◆ Exercise description ◆
Please print the normalization excerpt word for word, starting at "To make this" and ending at "new functional dependencies!".

◆ Excerpted passage ◆
[Start]

Our 3NF table fails to protect us against an update anamoly--remember that BugID and TagType should be unique!

BCNF Example #2

BugID Tag
1234 Crash
3456 Printing
3456 Crash
5678 Report
5678 Crash
5678 Data
Tag TagType
Crash Impact
Printing Subsystem
Report Subsystem
Data Fix
Functional Dependencies
{ Tag } --> TagType

To make this BCNF-friendly, we need to split the entity into two entities. Now we can protect against that type of update anomaly. Notice the new functional dependencies!

BCNF Example #3

Number Member Advisor
101 Johnson Brown
101 Michaels Brown
101 Stewart Graham
492 Johnson Thomas
492 Altman Thomas
492 Michaels Andrews
Candidate Keys
{ Number, Member }
{ Member, Advisor }

Functional Dependencies
{ Number, Member } --> Advisor
{ Member, Advisor } --> Number

This is a valid 3NF design: all functional dependencies include prime columns on the left-hand side, regardless of which primary key we choose.

[End]

Items listed in a dataset:
[Start]

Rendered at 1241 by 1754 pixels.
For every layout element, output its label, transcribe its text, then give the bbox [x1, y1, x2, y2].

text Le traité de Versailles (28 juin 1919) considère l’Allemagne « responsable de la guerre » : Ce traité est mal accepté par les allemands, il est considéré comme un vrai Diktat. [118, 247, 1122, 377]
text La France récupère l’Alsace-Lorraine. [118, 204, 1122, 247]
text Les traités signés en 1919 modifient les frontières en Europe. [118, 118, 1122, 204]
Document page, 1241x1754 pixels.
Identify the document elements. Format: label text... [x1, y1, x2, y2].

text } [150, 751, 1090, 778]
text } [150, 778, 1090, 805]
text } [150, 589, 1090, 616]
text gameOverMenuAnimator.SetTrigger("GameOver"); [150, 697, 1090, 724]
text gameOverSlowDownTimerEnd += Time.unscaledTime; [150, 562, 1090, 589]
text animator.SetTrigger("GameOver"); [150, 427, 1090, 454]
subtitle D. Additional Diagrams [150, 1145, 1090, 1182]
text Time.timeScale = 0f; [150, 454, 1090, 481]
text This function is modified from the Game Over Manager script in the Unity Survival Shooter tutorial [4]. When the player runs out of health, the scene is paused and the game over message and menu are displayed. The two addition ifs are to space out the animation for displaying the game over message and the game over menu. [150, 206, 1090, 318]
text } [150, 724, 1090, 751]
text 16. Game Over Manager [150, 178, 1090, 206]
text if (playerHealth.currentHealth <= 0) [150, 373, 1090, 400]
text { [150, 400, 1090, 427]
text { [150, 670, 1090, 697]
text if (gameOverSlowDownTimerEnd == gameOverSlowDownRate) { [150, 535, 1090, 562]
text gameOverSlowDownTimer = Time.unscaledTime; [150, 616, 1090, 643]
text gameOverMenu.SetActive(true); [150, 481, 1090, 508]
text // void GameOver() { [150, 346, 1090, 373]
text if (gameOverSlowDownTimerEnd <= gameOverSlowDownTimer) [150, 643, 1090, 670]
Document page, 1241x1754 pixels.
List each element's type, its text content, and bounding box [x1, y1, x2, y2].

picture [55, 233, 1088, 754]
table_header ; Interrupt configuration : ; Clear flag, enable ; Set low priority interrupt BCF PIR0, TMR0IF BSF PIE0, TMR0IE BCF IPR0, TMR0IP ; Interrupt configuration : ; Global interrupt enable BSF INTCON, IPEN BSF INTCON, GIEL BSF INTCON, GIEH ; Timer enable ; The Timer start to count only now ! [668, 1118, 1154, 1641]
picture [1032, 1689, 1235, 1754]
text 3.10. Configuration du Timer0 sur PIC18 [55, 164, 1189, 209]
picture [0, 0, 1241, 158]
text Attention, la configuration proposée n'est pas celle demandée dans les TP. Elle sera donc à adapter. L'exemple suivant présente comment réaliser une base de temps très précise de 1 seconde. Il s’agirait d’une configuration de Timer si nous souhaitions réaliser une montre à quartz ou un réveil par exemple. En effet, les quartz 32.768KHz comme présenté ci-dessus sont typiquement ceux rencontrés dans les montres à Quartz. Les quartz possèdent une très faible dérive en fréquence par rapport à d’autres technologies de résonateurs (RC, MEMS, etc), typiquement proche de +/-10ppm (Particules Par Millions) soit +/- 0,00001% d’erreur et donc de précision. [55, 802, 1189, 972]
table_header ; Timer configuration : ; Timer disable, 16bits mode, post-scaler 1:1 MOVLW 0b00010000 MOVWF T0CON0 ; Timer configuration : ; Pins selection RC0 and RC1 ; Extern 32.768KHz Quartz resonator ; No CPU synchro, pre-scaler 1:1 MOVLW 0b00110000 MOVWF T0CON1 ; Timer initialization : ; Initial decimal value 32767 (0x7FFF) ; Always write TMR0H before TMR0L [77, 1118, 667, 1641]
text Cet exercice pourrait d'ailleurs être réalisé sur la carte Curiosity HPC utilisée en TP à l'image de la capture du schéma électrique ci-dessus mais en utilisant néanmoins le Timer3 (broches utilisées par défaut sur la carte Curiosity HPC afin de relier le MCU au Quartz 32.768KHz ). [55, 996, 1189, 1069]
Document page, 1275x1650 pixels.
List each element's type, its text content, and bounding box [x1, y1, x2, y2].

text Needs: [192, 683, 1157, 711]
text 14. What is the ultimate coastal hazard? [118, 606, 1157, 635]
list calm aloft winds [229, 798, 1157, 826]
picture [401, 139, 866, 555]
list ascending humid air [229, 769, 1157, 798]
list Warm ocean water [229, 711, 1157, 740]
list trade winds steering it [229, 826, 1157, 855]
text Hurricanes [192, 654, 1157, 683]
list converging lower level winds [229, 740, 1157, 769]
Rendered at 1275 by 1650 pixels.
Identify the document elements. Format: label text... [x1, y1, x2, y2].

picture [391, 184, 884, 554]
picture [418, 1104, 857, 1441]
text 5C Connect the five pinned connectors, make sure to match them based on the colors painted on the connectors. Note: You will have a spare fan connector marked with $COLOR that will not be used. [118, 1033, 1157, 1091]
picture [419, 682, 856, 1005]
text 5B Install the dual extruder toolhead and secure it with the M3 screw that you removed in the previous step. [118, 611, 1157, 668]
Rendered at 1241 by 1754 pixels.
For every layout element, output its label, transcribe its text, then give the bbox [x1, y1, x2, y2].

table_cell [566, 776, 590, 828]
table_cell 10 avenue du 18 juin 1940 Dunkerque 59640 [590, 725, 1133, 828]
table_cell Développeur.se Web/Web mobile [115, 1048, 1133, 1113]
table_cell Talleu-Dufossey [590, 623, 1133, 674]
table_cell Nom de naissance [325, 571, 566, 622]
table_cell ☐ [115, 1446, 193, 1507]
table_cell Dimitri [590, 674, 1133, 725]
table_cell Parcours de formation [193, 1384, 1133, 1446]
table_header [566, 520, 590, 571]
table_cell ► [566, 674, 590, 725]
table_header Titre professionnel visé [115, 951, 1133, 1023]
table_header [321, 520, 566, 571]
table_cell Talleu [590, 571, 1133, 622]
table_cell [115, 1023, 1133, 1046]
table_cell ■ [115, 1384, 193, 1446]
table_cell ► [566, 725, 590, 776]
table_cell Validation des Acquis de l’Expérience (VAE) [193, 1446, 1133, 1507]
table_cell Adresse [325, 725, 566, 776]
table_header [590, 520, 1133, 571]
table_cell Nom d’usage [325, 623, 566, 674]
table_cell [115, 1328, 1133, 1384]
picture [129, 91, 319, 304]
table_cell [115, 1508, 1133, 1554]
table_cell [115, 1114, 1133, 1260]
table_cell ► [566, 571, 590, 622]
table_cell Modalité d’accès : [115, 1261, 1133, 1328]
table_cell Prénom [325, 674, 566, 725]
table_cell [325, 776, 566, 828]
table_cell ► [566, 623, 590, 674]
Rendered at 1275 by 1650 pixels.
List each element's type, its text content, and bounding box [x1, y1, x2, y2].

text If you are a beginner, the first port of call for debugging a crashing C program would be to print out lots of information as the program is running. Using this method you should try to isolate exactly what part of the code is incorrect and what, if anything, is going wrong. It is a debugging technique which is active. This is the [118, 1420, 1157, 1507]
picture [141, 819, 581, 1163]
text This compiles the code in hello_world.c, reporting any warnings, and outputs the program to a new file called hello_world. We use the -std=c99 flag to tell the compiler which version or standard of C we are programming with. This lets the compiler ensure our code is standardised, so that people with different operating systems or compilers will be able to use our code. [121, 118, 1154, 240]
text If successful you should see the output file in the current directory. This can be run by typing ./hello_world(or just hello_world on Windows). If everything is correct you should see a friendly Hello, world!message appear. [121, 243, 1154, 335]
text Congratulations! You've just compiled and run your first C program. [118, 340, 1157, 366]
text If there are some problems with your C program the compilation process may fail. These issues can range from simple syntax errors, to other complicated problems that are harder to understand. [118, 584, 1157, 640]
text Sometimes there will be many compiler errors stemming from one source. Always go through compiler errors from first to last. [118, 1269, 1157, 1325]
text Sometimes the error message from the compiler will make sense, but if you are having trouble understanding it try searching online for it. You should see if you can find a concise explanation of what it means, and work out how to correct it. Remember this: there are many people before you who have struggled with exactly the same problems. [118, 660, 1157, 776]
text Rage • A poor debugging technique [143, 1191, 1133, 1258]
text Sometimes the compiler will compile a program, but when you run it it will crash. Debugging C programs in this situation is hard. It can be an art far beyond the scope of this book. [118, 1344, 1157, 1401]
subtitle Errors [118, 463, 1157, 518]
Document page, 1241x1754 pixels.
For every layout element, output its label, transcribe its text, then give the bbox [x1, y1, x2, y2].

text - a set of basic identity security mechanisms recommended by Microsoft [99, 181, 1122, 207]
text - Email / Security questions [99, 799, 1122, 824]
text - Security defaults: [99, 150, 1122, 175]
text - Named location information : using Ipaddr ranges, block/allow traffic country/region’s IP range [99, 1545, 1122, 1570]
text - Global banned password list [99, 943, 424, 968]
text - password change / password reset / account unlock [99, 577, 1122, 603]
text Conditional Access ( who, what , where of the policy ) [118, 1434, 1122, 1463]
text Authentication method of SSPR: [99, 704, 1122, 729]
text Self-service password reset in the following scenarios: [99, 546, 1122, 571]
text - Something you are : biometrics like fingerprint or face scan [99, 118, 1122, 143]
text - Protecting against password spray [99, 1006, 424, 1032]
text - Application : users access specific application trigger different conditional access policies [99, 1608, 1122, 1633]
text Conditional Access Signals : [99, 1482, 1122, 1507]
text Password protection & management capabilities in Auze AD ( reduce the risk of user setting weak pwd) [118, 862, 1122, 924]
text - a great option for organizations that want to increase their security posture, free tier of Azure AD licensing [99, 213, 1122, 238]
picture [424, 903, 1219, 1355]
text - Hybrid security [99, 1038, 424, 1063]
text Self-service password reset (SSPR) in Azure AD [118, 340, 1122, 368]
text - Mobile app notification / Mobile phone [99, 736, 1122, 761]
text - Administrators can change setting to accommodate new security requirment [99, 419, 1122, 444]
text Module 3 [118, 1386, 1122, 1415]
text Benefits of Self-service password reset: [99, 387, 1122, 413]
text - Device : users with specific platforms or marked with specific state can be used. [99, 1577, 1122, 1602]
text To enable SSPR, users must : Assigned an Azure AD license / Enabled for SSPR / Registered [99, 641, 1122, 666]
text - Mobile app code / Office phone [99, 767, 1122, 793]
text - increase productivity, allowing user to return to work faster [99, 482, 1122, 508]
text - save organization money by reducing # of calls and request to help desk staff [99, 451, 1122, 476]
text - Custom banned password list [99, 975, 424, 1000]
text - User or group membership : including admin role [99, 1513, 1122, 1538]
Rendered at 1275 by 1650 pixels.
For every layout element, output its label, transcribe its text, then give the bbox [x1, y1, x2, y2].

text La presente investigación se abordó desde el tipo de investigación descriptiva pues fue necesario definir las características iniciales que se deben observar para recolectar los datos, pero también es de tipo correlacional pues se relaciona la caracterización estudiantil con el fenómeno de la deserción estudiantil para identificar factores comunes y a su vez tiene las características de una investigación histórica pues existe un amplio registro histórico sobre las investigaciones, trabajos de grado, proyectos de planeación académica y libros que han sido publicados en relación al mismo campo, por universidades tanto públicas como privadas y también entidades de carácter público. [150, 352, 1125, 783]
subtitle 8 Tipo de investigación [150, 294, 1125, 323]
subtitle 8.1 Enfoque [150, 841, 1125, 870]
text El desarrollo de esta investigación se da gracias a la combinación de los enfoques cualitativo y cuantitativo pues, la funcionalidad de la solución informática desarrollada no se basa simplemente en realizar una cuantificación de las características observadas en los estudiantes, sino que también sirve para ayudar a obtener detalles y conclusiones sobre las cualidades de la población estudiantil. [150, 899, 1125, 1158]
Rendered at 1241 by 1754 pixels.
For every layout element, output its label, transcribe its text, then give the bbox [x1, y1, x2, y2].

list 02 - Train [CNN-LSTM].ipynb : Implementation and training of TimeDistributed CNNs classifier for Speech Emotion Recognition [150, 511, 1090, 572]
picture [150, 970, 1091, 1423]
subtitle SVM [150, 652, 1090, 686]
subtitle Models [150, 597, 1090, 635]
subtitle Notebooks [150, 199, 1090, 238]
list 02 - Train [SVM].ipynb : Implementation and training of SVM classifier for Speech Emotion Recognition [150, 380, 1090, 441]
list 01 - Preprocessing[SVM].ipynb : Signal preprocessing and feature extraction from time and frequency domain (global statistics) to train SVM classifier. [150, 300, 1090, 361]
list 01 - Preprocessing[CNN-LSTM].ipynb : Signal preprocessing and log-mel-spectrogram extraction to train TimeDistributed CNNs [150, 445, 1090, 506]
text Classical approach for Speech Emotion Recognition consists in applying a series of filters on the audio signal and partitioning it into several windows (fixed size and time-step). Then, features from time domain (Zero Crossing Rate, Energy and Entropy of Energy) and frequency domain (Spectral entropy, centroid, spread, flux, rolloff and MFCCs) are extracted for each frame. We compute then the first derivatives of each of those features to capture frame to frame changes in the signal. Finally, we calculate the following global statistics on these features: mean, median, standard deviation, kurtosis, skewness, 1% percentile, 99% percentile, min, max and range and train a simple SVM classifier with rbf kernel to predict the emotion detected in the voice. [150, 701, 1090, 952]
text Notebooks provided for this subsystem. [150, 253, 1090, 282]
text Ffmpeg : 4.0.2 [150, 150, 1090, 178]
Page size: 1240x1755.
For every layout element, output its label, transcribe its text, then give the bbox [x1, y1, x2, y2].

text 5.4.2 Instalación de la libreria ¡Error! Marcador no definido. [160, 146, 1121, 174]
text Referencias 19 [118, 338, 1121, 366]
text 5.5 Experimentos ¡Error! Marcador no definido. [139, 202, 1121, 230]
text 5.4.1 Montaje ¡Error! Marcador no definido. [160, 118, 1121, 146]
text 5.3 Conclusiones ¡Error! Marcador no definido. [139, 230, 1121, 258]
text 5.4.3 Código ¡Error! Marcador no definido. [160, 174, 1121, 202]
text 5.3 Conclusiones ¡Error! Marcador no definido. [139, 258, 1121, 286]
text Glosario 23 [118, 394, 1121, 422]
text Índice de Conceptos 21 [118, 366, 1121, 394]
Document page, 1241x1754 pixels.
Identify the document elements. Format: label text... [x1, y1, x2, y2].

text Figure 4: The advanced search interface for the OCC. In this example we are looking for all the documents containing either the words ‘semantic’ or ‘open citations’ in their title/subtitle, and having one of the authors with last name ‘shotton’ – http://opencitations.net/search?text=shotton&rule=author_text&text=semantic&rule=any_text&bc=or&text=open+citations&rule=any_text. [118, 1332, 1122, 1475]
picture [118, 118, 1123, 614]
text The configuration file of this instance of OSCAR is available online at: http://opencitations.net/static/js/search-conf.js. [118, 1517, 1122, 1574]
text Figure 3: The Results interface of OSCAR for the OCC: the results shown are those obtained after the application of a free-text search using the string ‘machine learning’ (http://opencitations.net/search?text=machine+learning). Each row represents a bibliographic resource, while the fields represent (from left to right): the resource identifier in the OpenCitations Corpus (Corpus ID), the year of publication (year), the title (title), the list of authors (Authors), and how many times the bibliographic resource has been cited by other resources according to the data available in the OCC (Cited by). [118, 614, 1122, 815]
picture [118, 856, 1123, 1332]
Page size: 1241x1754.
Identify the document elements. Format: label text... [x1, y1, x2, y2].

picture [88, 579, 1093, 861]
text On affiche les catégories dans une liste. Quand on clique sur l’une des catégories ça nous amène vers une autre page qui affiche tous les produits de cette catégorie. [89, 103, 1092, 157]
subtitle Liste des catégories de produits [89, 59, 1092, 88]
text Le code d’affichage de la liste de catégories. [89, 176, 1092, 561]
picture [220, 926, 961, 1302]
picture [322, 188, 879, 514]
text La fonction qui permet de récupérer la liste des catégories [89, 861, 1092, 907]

[End]

◆ Solved exercise ◆
To make this BCNF-friendly, we need to split the entity into two entities. Now we can protect against that type of update anomaly. Notice the new functional dependencies!